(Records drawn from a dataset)
Segment Open
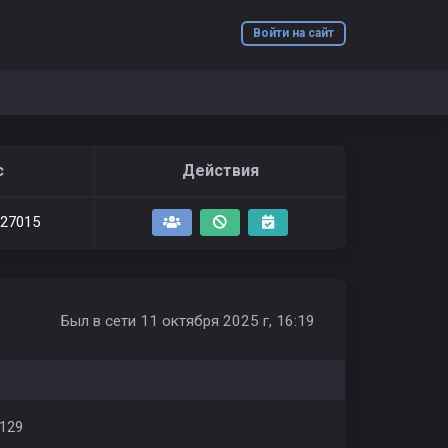
Войти на сайт
с
Действия
:27015
Был в сети 11 октября 2025 г, 16:19
129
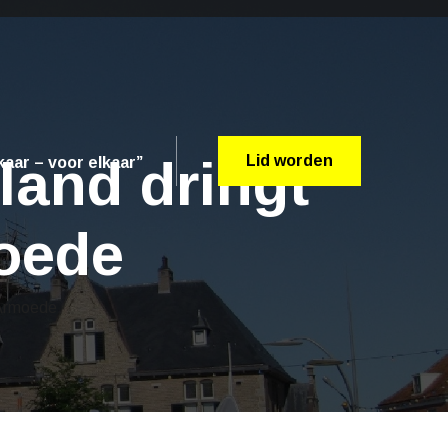
land dringt
Lid worden
aar – voor elkaar”
oede
 Armoede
Segment Closed
• **WHAT NEEDS TO BE DONE**:
Starting from the line that contains "land dringt", give again every line to the last line of the data, exactly. Include nothing else.

• **TASK SOLUTION**:
land dringt
Lid worden
aar – voor elkaar”
oede
 Armoede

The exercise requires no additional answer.